Items from a dataset:
((
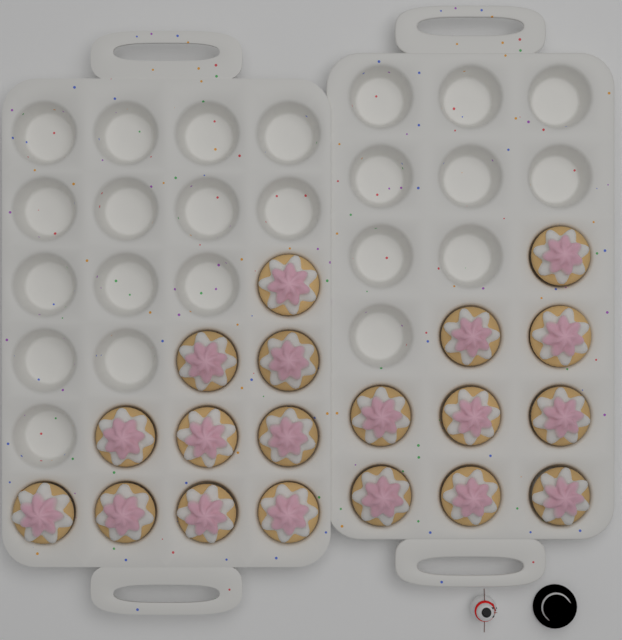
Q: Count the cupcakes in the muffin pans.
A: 19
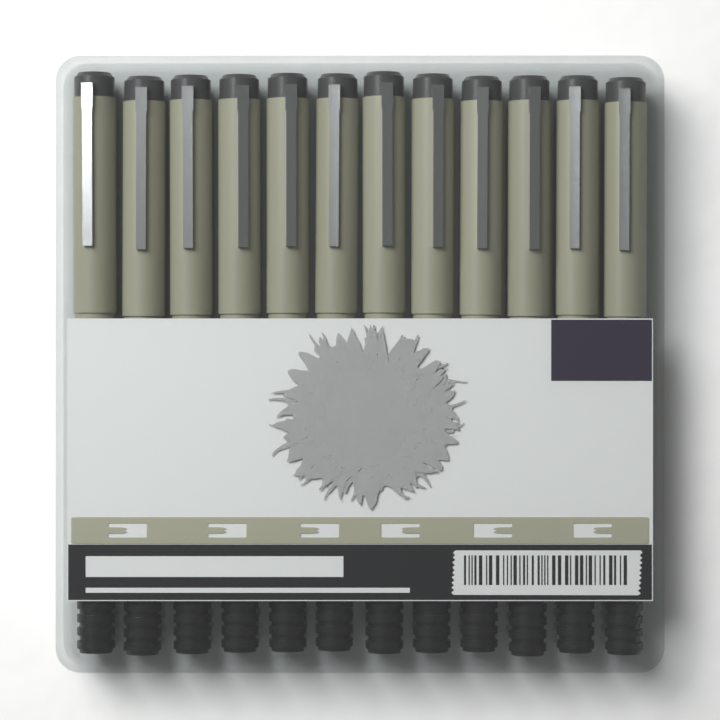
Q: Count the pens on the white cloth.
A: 12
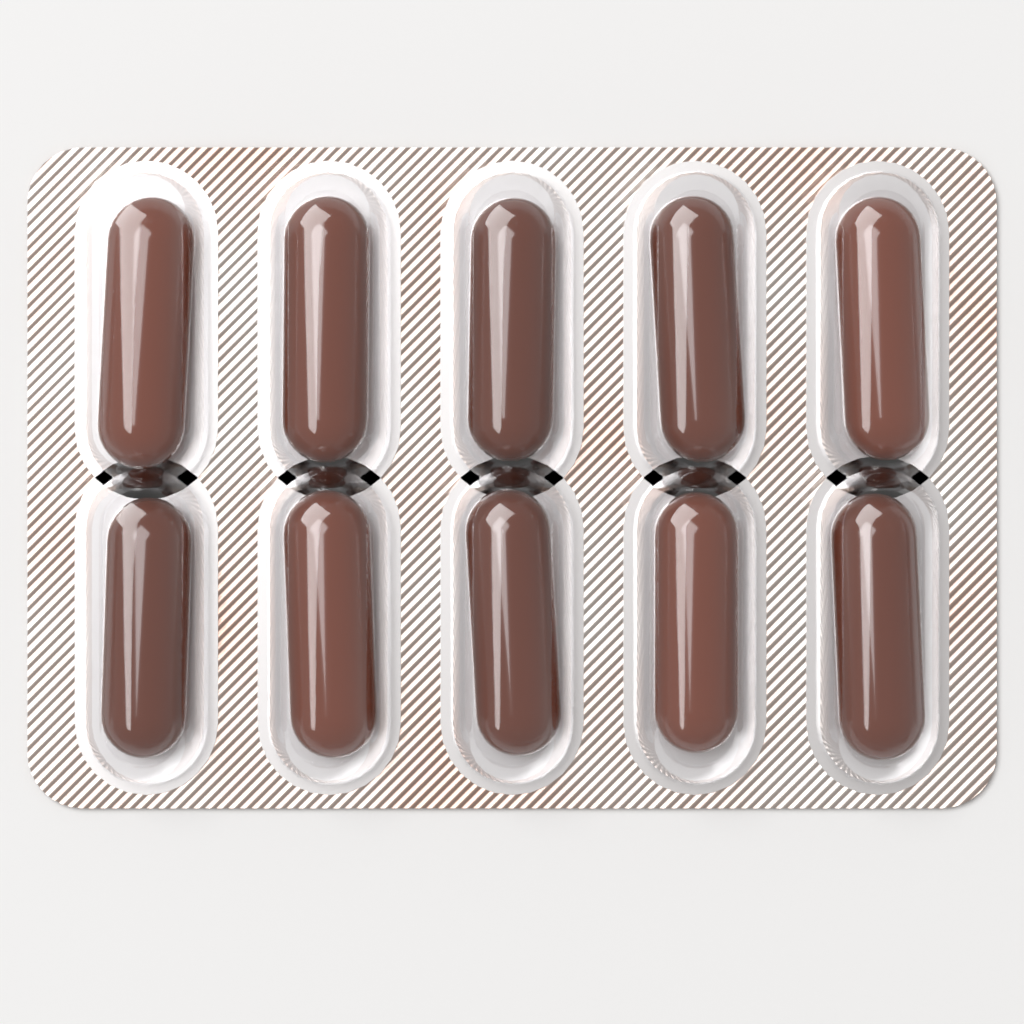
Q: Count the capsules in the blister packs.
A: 10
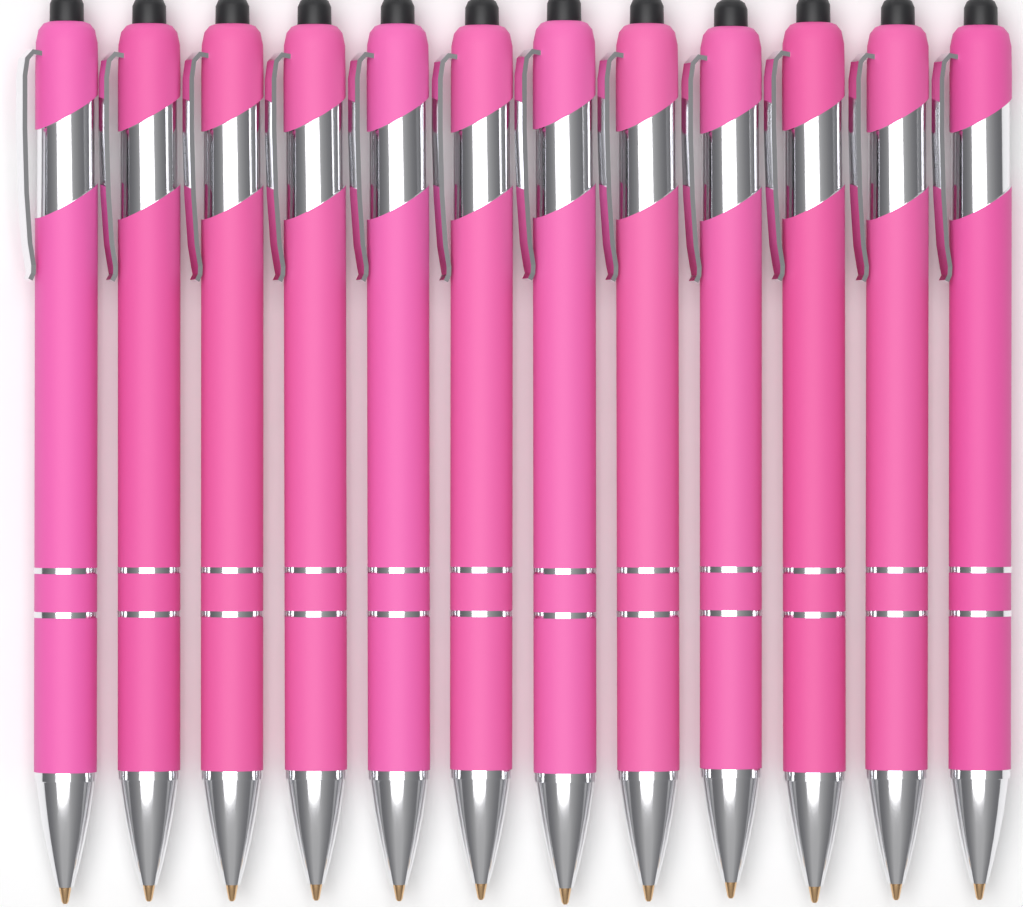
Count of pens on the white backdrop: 12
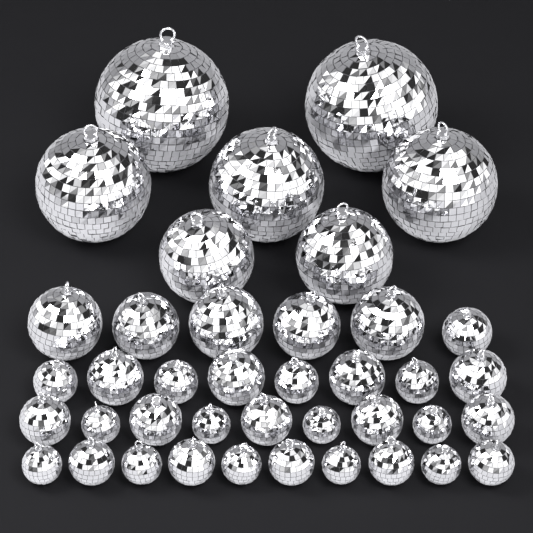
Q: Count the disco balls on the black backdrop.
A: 40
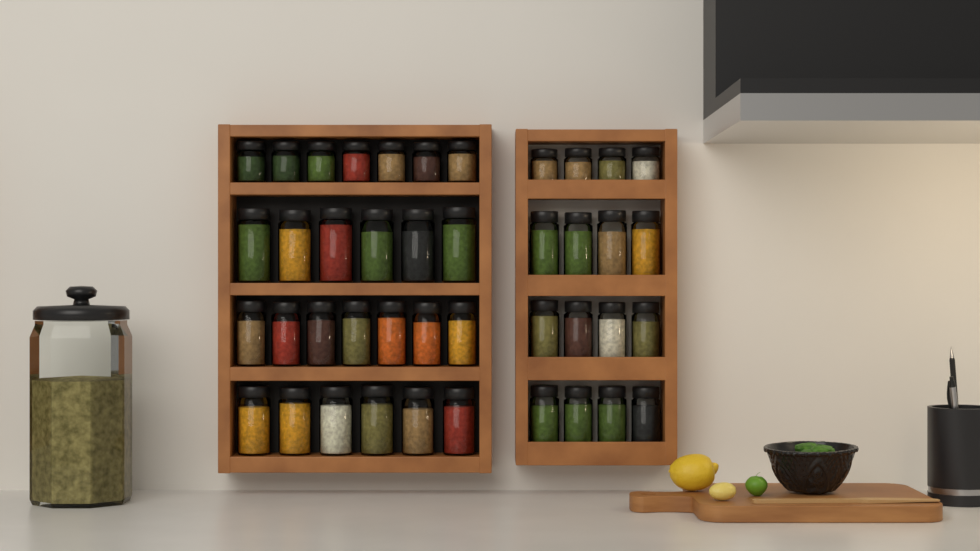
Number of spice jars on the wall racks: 42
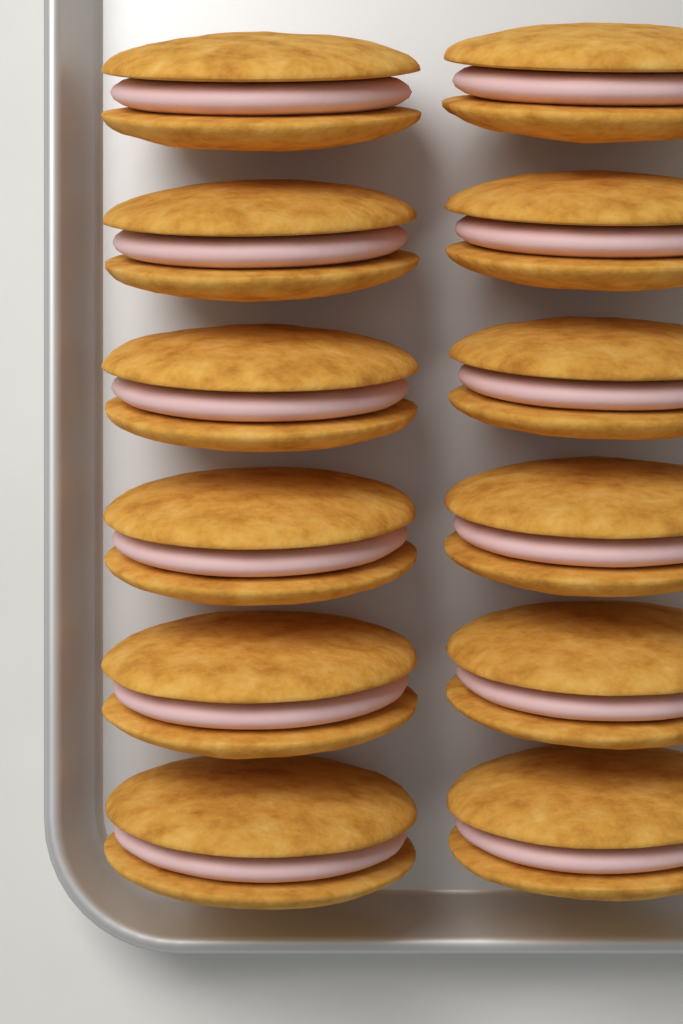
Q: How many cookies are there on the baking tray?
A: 12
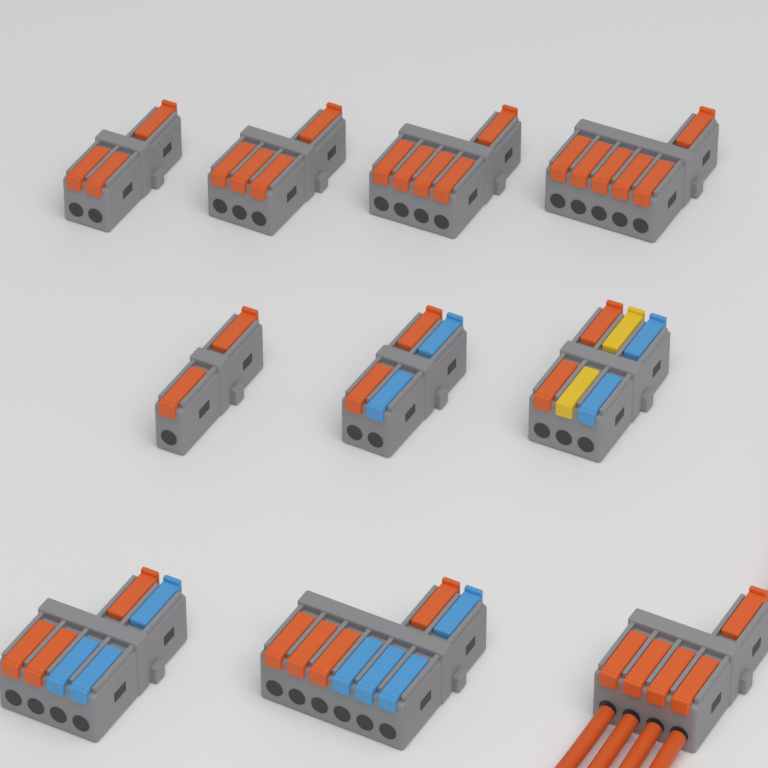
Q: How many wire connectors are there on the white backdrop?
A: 10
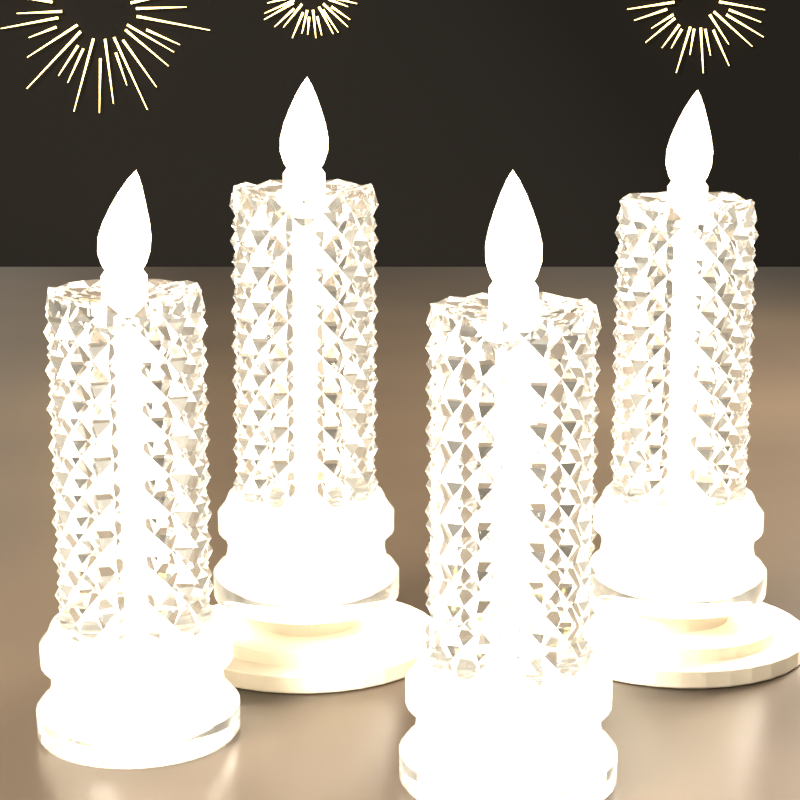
))
**Stated goal**
Transcribe every line of text in the items above without changing a word, and leave the pictures out of the transcription.

**Final result**
Q: Count the cupcakes in the muffin pans.
A: 19
Q: Count the pens on the white cloth.
A: 12
Q: Count the capsules in the blister packs.
A: 10
Count of pens on the white backdrop: 12
Q: Count the disco balls on the black backdrop.
A: 40
Number of spice jars on the wall racks: 42
Q: How many cookies are there on the baking tray?
A: 12
Q: How many wire connectors are there on the white backdrop?
A: 10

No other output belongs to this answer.